July 23, 2009, 12:42 pm
If you happen to be on an AIX 5.x host using Gentoo Prefix. Then you might see something like this eventually:
/bin/sh[3]: /home/jolexa/portage/aix-5.3/bin/chmod: arg list too long
This is caused by build systems that use wildcards or even ebuilds that have no issues on a normal GNU/Linux system. To work around this, you need to change the ARG/ENV list size in 4K byte blocks. The default value in AIX 5.x is 6. This is way too small. You will either need root access or kindly ask your system administrator to change this value.
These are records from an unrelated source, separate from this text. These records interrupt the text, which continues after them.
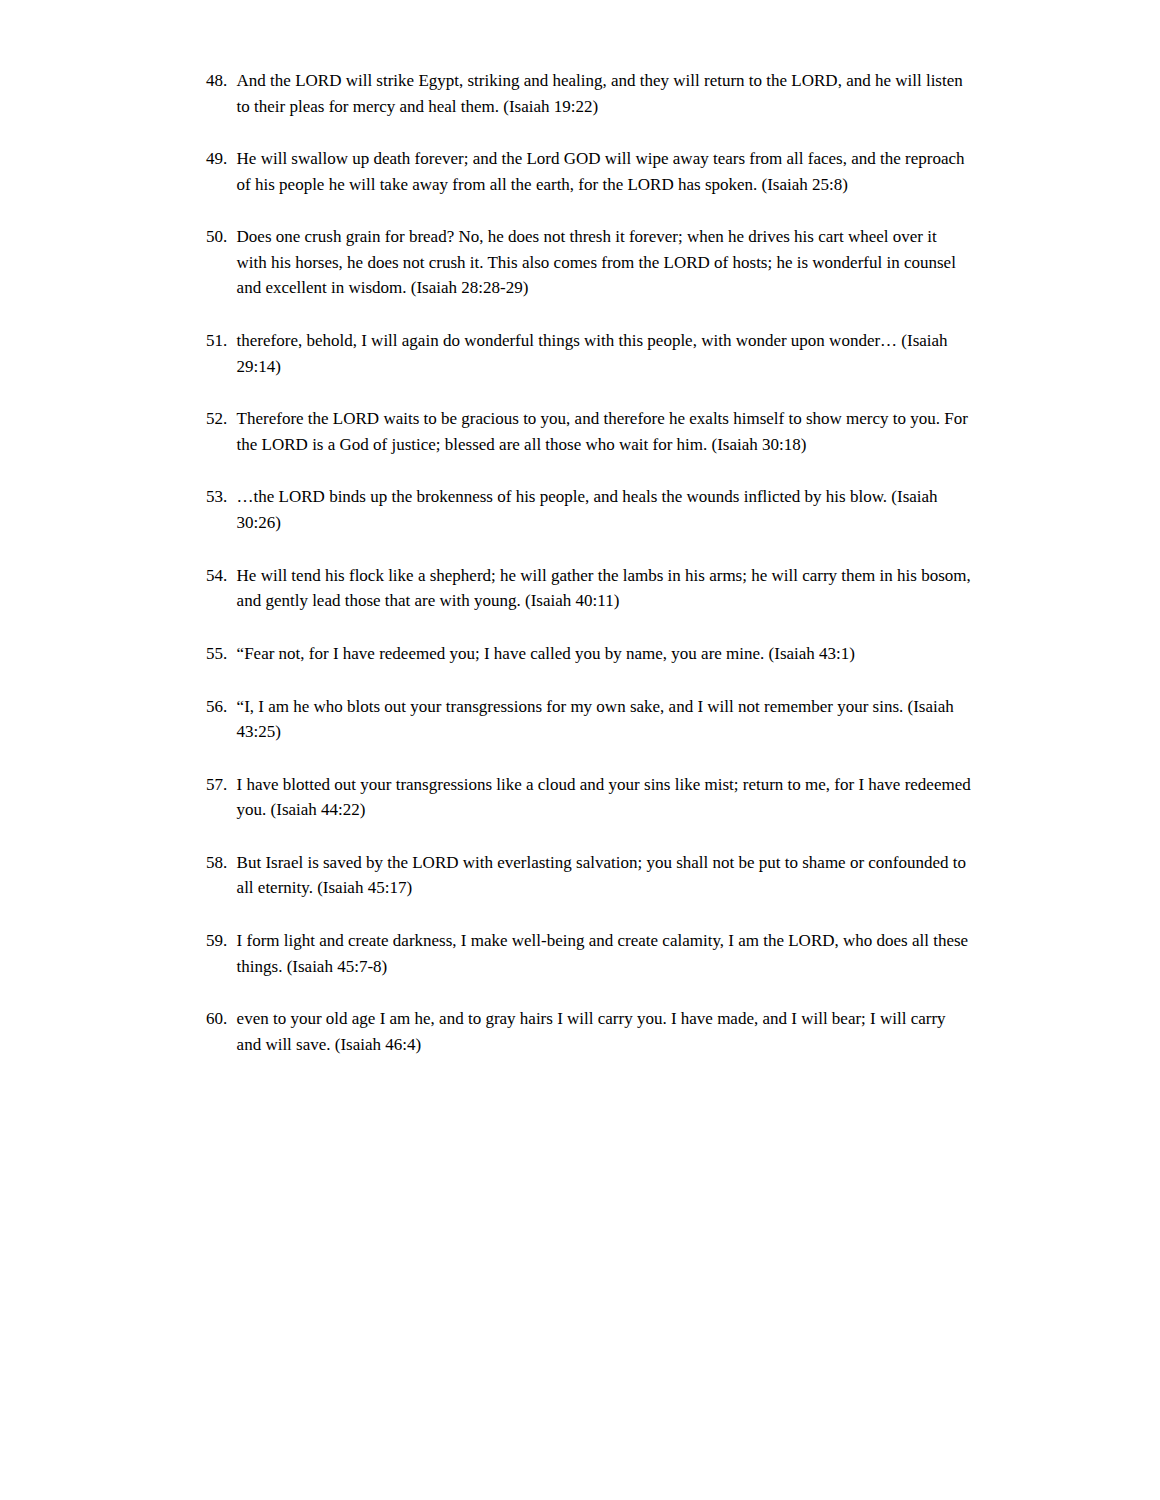And the LORD will strike Egypt, striking and healing, and they will return to the LORD, and he will listen to their pleas for mercy and heal them. (Isaiah 19:22)
He will swallow up death forever; and the Lord GOD will wipe away tears from all faces, and the reproach of his people he will take away from all the earth, for the LORD has spoken. (Isaiah 25:8)
Does one crush grain for bread? No, he does not thresh it forever; when he drives his cart wheel over it with his horses, he does not crush it. This also comes from the LORD of hosts; he is wonderful in counsel and excellent in wisdom. (Isaiah 28:28-29)
therefore, behold, I will again do wonderful things with this people, with wonder upon wonder… (Isaiah 29:14)
Therefore the LORD waits to be gracious to you, and therefore he exalts himself to show mercy to you. For the LORD is a God of justice; blessed are all those who wait for him. (Isaiah 30:18)
…the LORD binds up the brokenness of his people, and heals the wounds inflicted by his blow. (Isaiah 30:26)
He will tend his flock like a shepherd; he will gather the lambs in his arms; he will carry them in his bosom, and gently lead those that are with young. (Isaiah 40:11)
“Fear not, for I have redeemed you; I have called you by name, you are mine. (Isaiah 43:1)
“I, I am he who blots out your transgressions for my own sake, and I will not remember your sins. (Isaiah 43:25)
I have blotted out your transgressions like a cloud and your sins like mist; return to me, for I have redeemed you. (Isaiah 44:22)
But Israel is saved by the LORD with everlasting salvation; you shall not be put to shame or confounded to all eternity. (Isaiah 45:17)
I form light and create darkness, I make well-being and create calamity, I am the LORD, who does all these things. (Isaiah 45:7-8)
even to your old age I am he, and to gray hairs I will carry you. I have made, and I will bear; I will carry and will save. (Isaiah 46:4)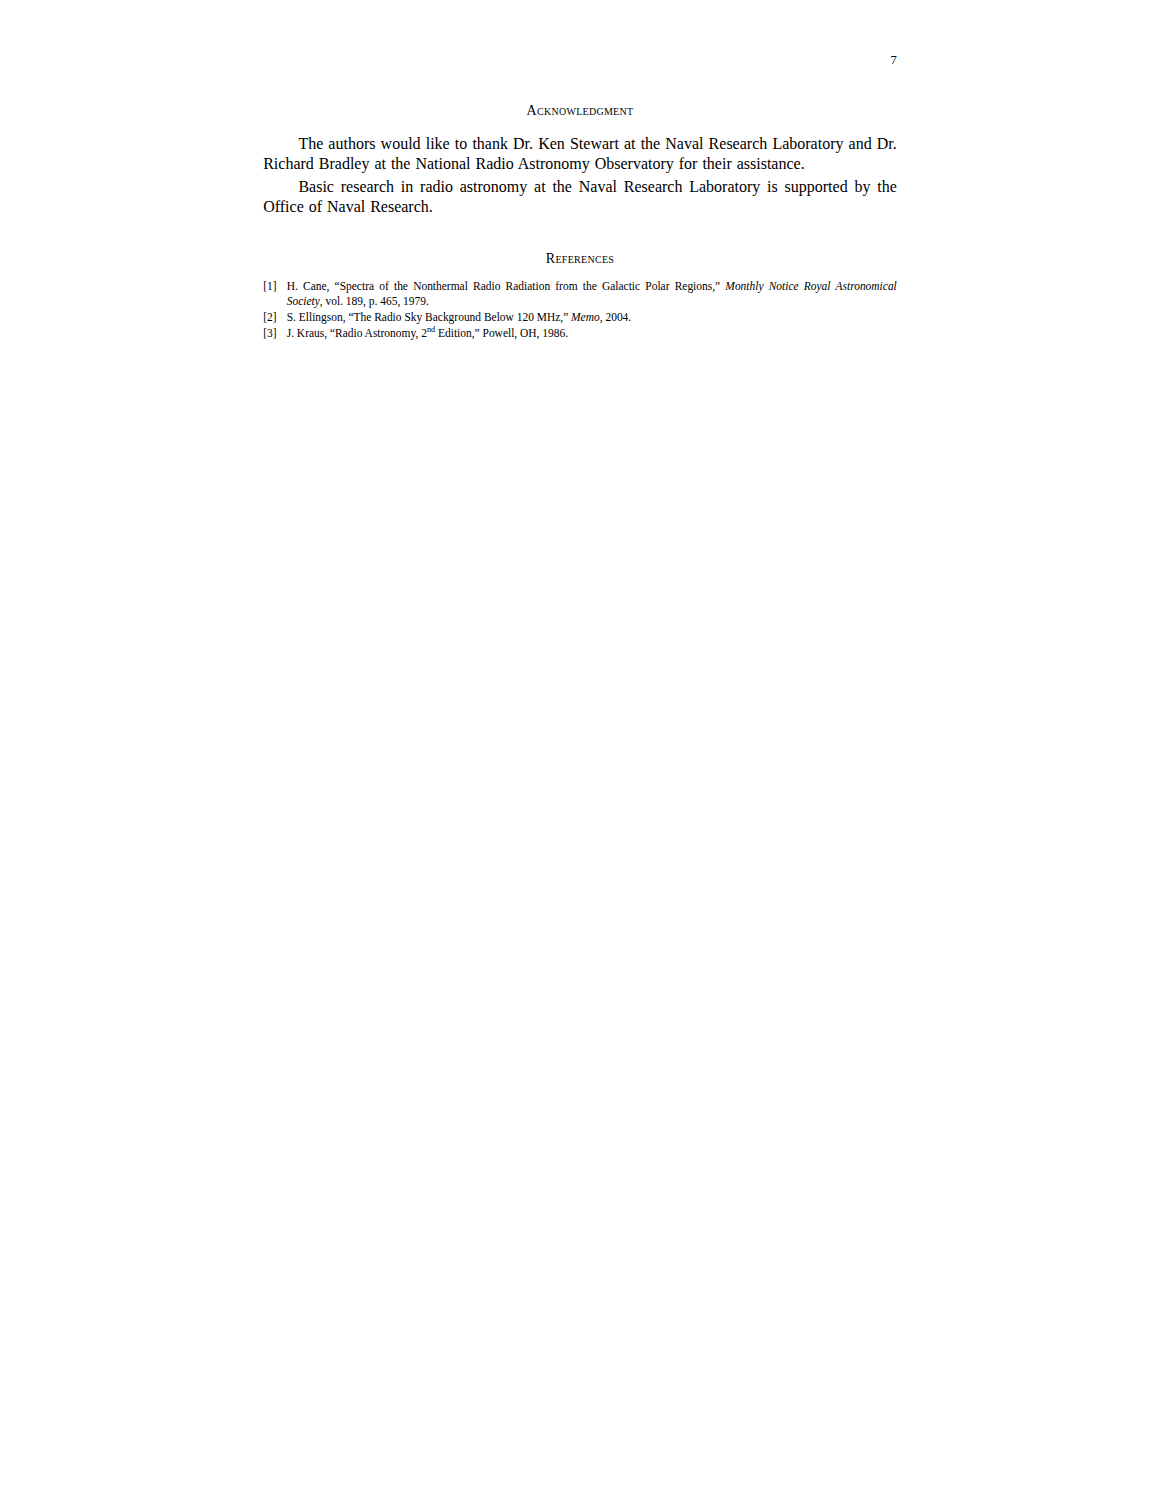7
Acknowledgment
The authors would like to thank Dr. Ken Stewart at the Naval Research Laboratory and Dr. Richard Bradley at the National Radio Astronomy Observatory for their assistance.
Basic research in radio astronomy at the Naval Research Laboratory is supported by the Office of Naval Research.
References
[1] H. Cane, “Spectra of the Nonthermal Radio Radiation from the Galactic Polar Regions,” Monthly Notice Royal Astronomical Society, vol. 189, p. 465, 1979.
[2] S. Ellingson, “The Radio Sky Background Below 120 MHz,” Memo, 2004.
[3] J. Kraus, “Radio Astronomy, 2nd Edition,” Powell, OH, 1986.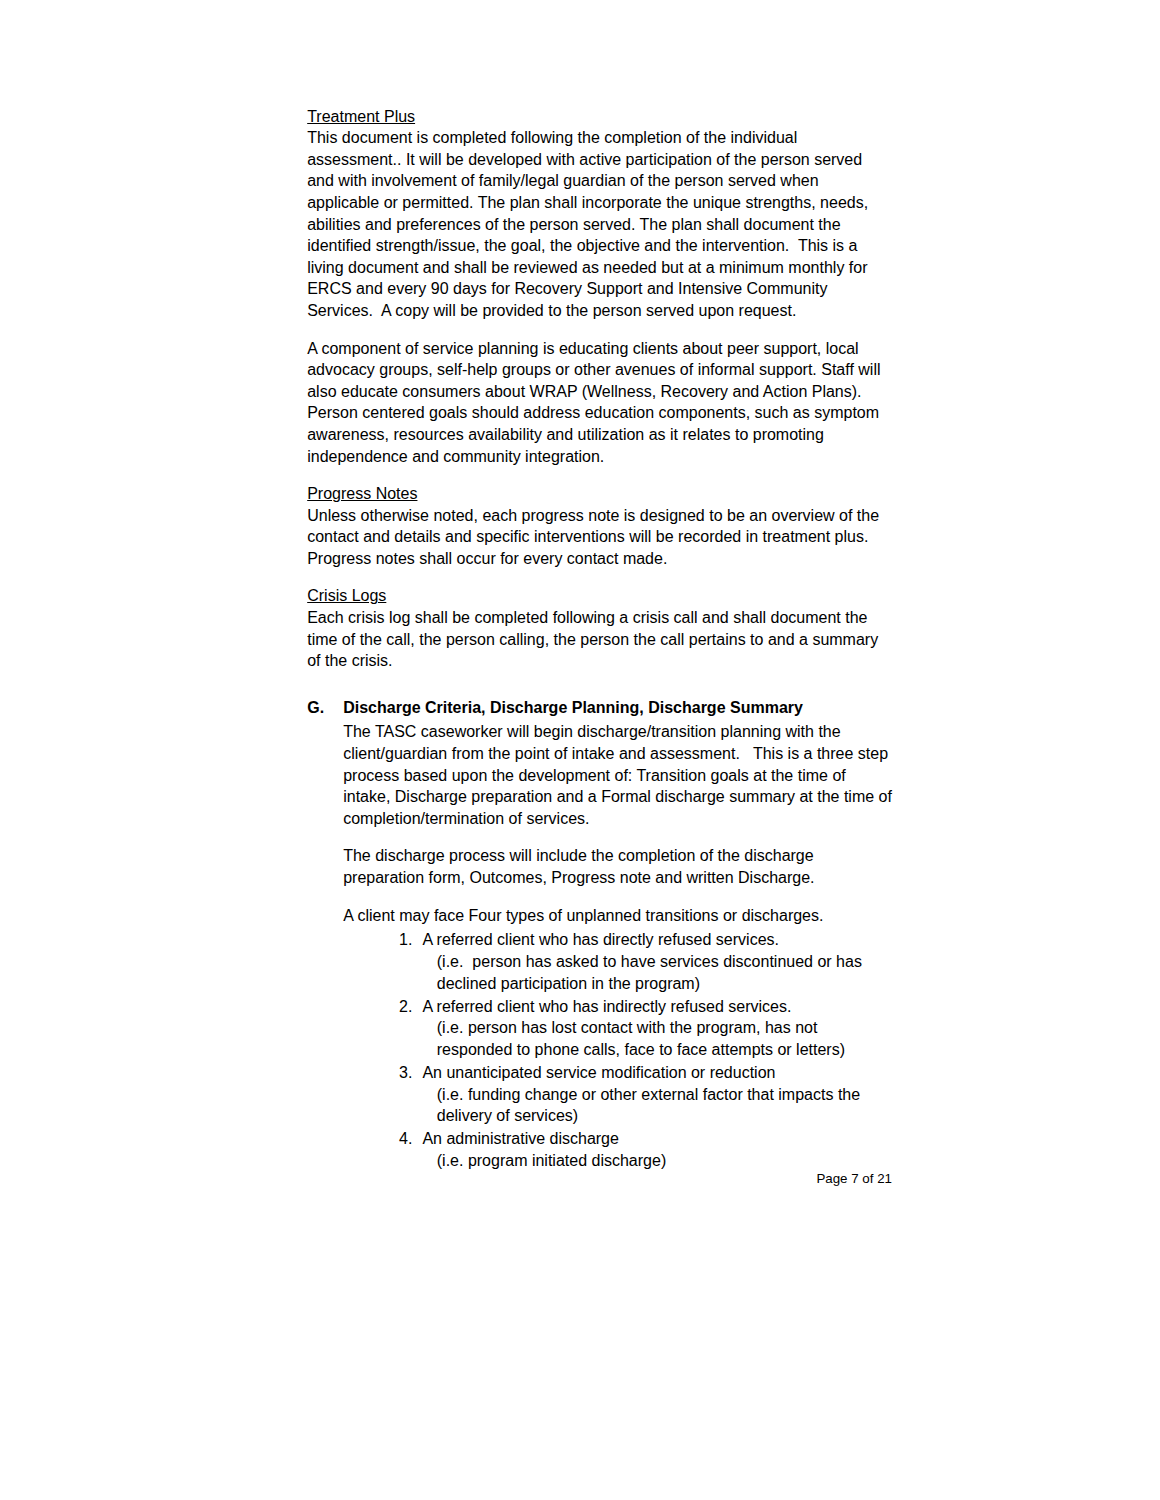Treatment Plus
This document is completed following the completion of the individual assessment.. It will be developed with active participation of the person served and with involvement of family/legal guardian of the person served when applicable or permitted. The plan shall incorporate the unique strengths, needs, abilities and preferences of the person served. The plan shall document the identified strength/issue, the goal, the objective and the intervention. This is a living document and shall be reviewed as needed but at a minimum monthly for ERCS and every 90 days for Recovery Support and Intensive Community Services. A copy will be provided to the person served upon request.
A component of service planning is educating clients about peer support, local advocacy groups, self-help groups or other avenues of informal support. Staff will also educate consumers about WRAP (Wellness, Recovery and Action Plans). Person centered goals should address education components, such as symptom awareness, resources availability and utilization as it relates to promoting independence and community integration.
Progress Notes
Unless otherwise noted, each progress note is designed to be an overview of the contact and details and specific interventions will be recorded in treatment plus. Progress notes shall occur for every contact made.
Crisis Logs
Each crisis log shall be completed following a crisis call and shall document the time of the call, the person calling, the person the call pertains to and a summary of the crisis.
G.
Discharge Criteria, Discharge Planning, Discharge Summary
The TASC caseworker will begin discharge/transition planning with the client/guardian from the point of intake and assessment. This is a three step process based upon the development of: Transition goals at the time of intake, Discharge preparation and a Formal discharge summary at the time of completion/termination of services.
The discharge process will include the completion of the discharge preparation form, Outcomes, Progress note and written Discharge.
A client may face Four types of unplanned transitions or discharges.
A referred client who has directly refused services. (i.e. person has asked to have services discontinued or has declined participation in the program)
A referred client who has indirectly refused services. (i.e. person has lost contact with the program, has not responded to phone calls, face to face attempts or letters)
An unanticipated service modification or reduction (i.e. funding change or other external factor that impacts the delivery of services)
An administrative discharge (i.e. program initiated discharge)
Page 7 of 21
To change it, you have two options: use smitty (a curses sys-admin tool on AIX) or do root# chdev -l sys0 -a ncargs=40 on the command line
If you use smitty, you are looking for this:
root# smitty
=> System Environments
=> Change / Show Characteristics of Operating System
ARG/ENV list size in 4K byte blocks [40]
40 seems to be a good number. It would be hard to guess the smallest number possible. This is not a problem in AIX 6.1, because the default seems to be ’256′
February 5, 2009, 5:20 pm
Gentoo Prefix now supports Itanium Linux and AIX-6.1 (with caveats).
ia64-linux mostly works out of the box. There is one small issue with scanelf which I would like to fix if I ever find the time. (‘scanelf(9292): unaligned access to …’ – low priority because everything still appears to work). We previously supported ia64-linux but it was removed because we didn’t think anyone used it – and no one responded when we asked. It was added back, by me, to support a work endeavour.
AIX-6.1 – whew..this one was a pain to bootstrap a prefix env. I took the lazy way and put my AIX-5.3 prefix last in my PATH so I had working tools to start with. Now, after I got it all working, there is some sort of hiccup with bash/python(?). Something is causing something to hang when python’s workdir is trying to get cleaned up after the emerge. There is a hanging file descriptor out there (.nfs). Again, not easy to debug. (Don’t even bother telling me about lsof, I know, I know…). So AIX-6.1 works, but maybe not very well. YMMV
As a side note, we are up to ~2100 packages in the prefix tree thanks to some helpful Prefix users.